[Data extracted from a collection]

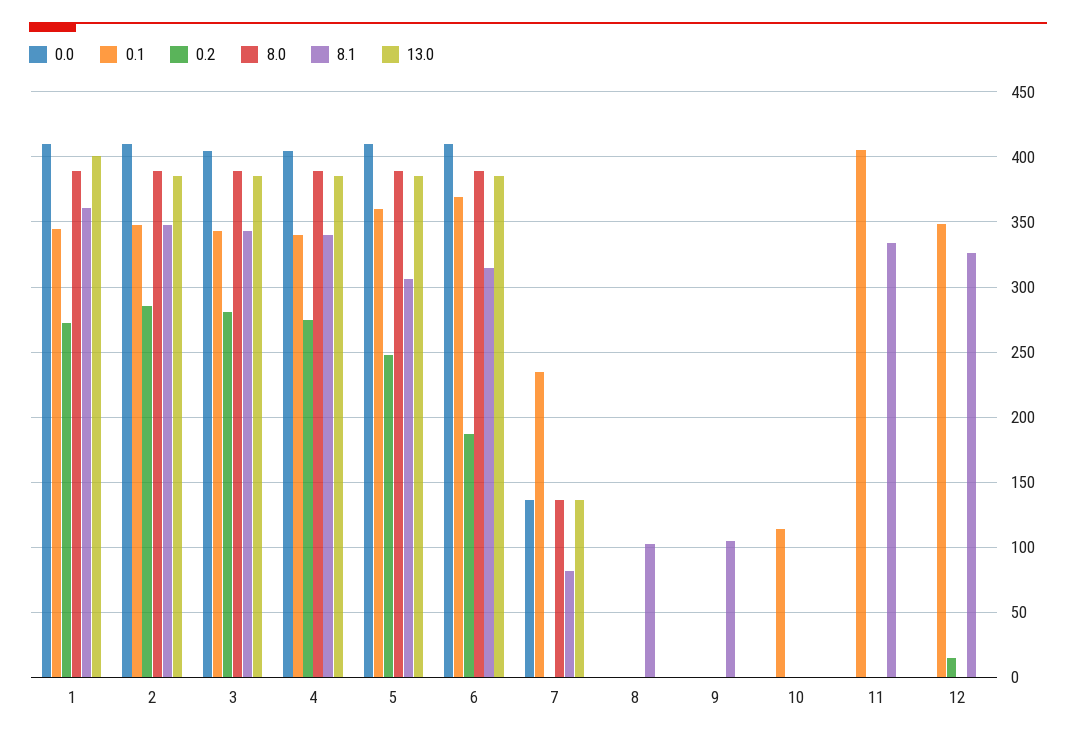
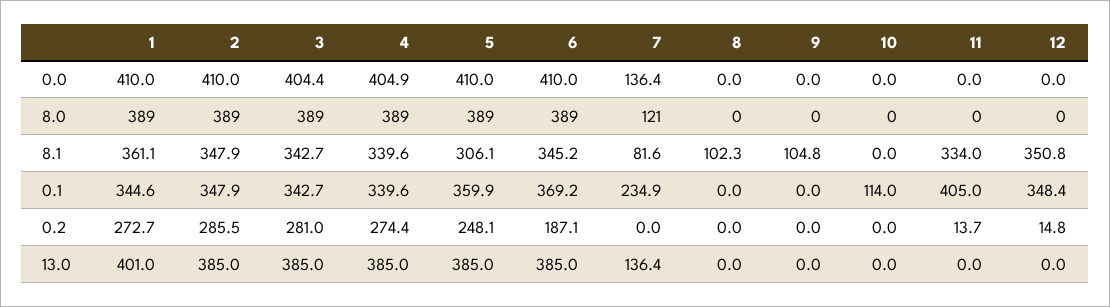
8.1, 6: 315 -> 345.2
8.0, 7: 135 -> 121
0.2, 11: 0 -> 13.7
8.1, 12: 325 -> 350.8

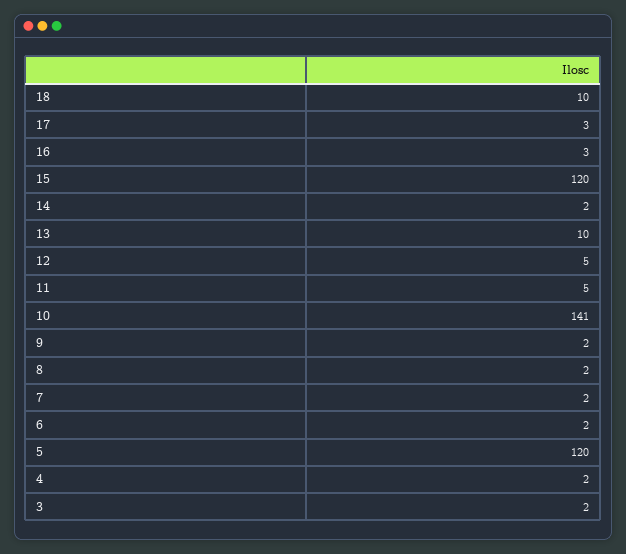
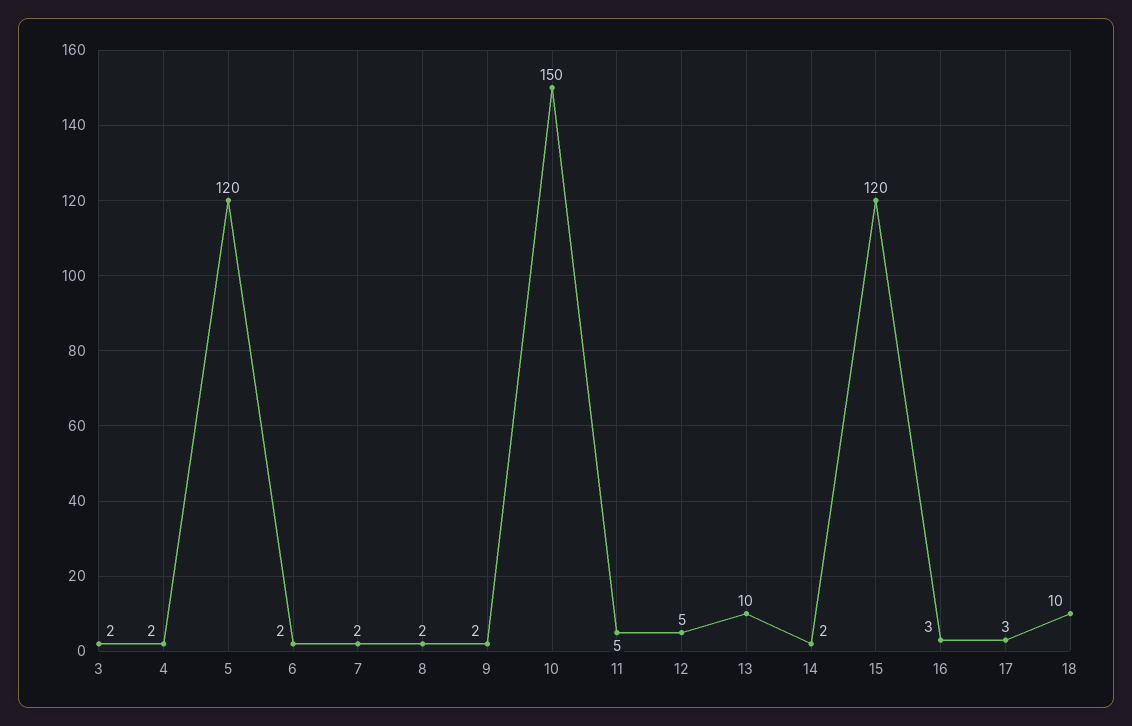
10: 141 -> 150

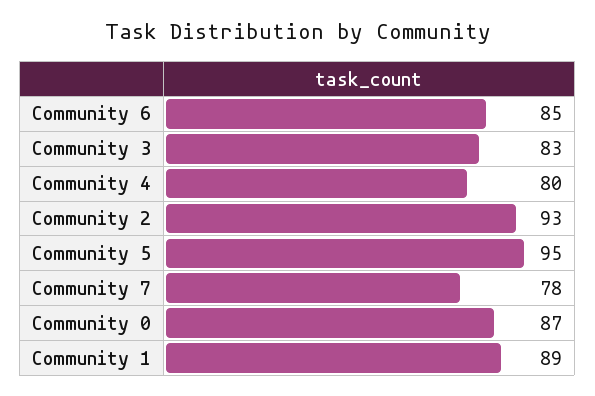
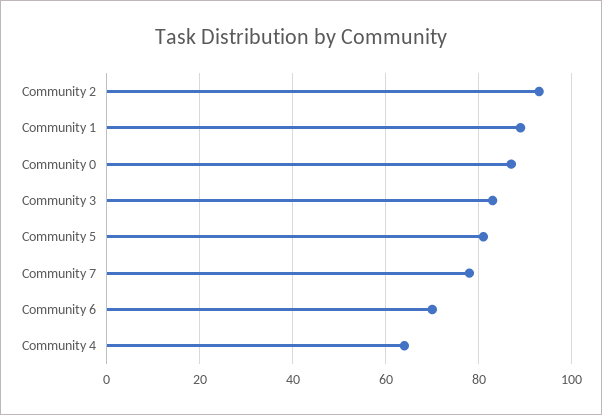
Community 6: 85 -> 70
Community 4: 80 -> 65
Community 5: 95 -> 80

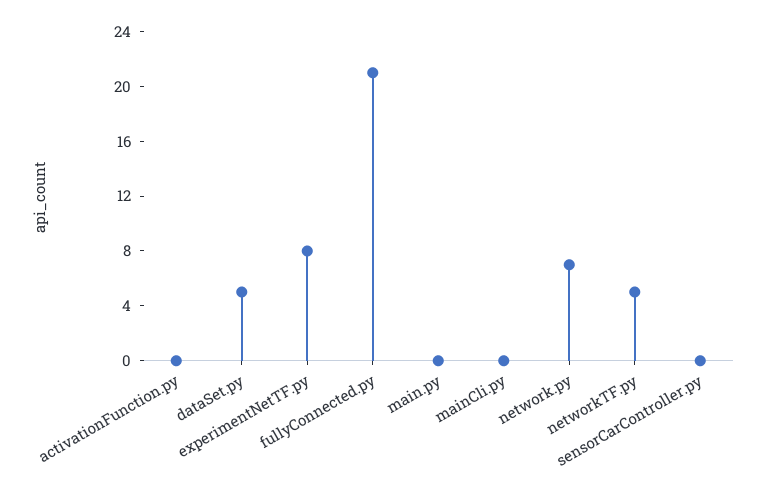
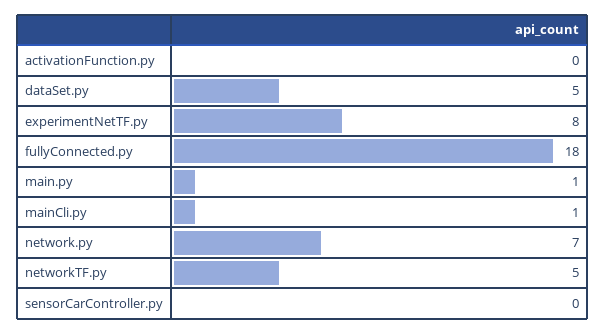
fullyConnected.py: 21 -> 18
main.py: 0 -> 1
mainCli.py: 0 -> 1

= ASSIGNED TASK =
Please output the entries above exactly, leaving out every picture.

= YOUR SOLUTION =
8.1, 6: 315 -> 345.2
8.0, 7: 135 -> 121
0.2, 11: 0 -> 13.7
8.1, 12: 325 -> 350.8

10: 141 -> 150

Community 6: 85 -> 70
Community 4: 80 -> 65
Community 5: 95 -> 80

fullyConnected.py: 21 -> 18
main.py: 0 -> 1
mainCli.py: 0 -> 1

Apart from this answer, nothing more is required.